* _Problem statement_: Scan the listing below and copy each line holding the word "down".

** Exercise materials follows **

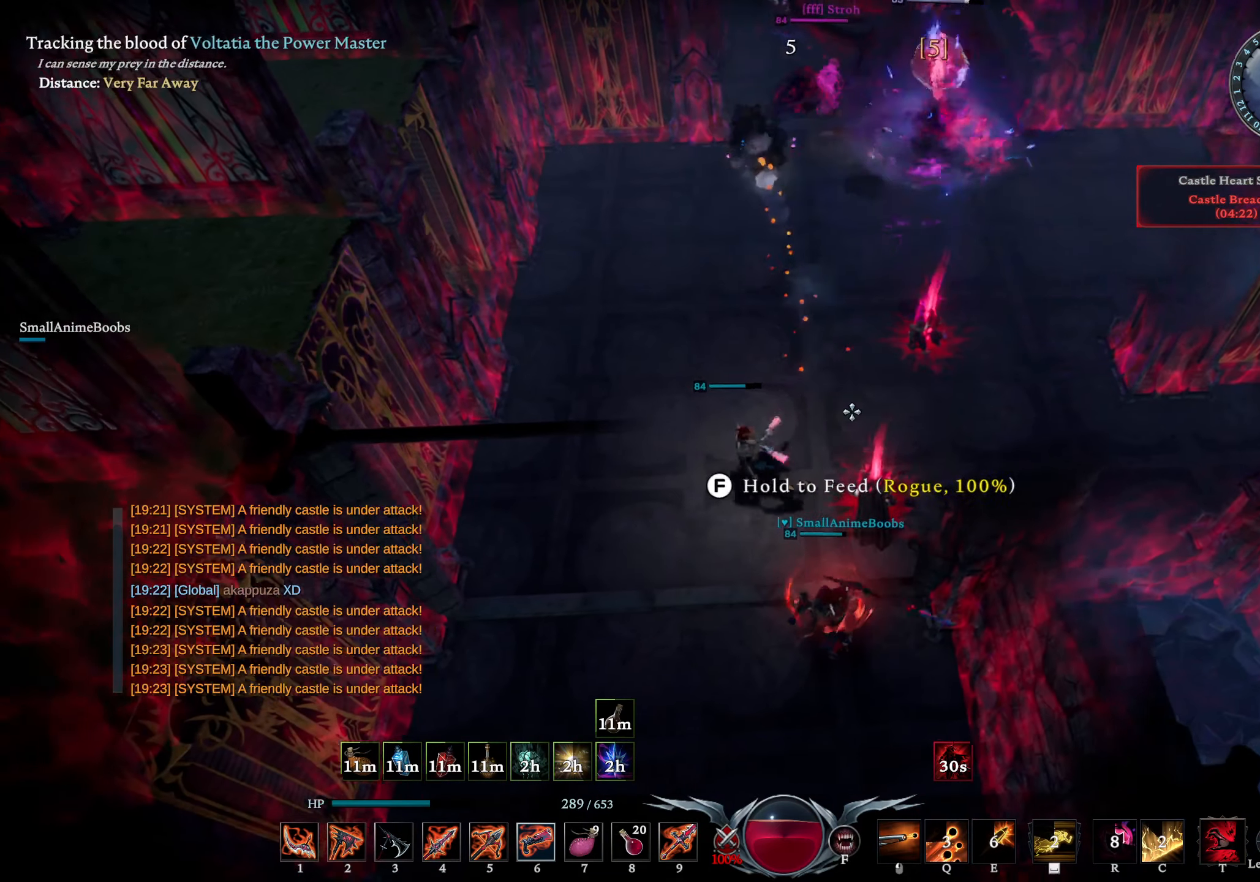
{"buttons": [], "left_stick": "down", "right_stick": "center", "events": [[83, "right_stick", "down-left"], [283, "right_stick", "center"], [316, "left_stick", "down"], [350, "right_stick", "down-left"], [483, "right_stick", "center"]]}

** End of Exercise materials **
** Exercise materials follows **

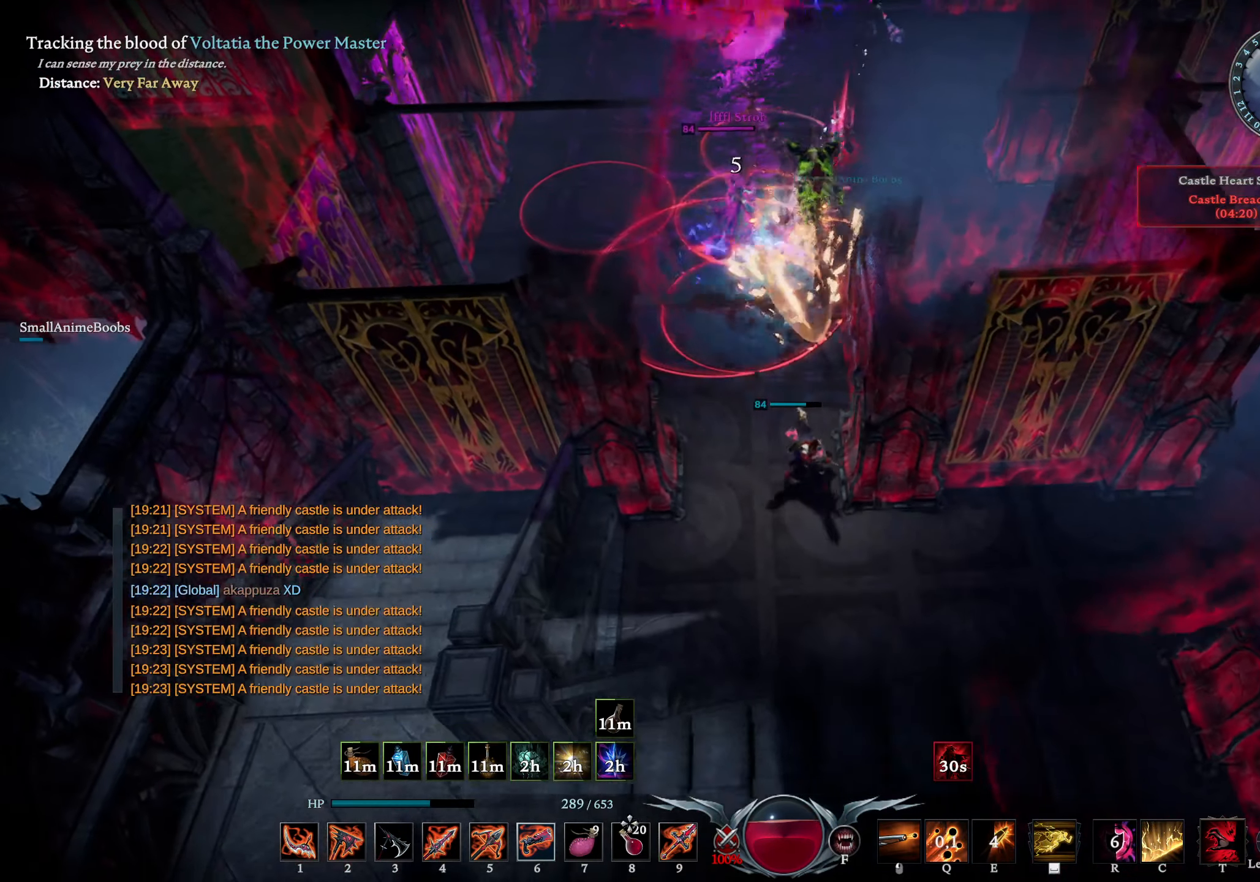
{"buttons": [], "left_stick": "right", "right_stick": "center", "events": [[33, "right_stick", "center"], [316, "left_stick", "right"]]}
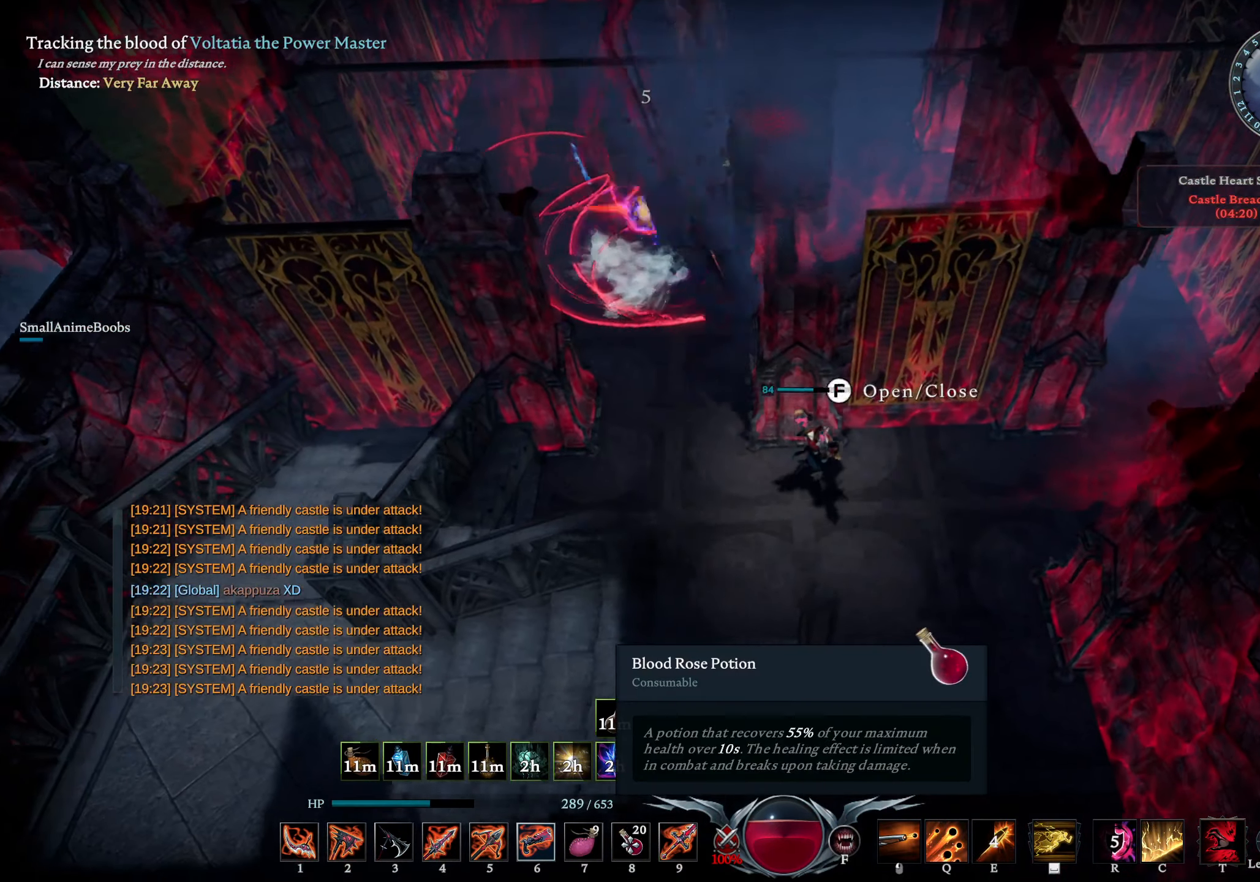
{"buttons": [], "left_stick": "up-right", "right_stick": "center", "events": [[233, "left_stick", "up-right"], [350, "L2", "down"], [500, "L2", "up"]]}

** End of Exercise materials **

* _Reply_:
{"buttons": [], "left_stick": "down", "right_stick": "center", "events": [[83, "right_stick", "down-left"], [283, "right_stick", "center"], [316, "left_stick", "down"], [350, "right_stick", "down-left"], [483, "right_stick", "center"]]}
{"buttons": [], "left_stick": "up-right", "right_stick": "center", "events": [[233, "left_stick", "up-right"], [350, "L2", "down"], [500, "L2", "up"]]}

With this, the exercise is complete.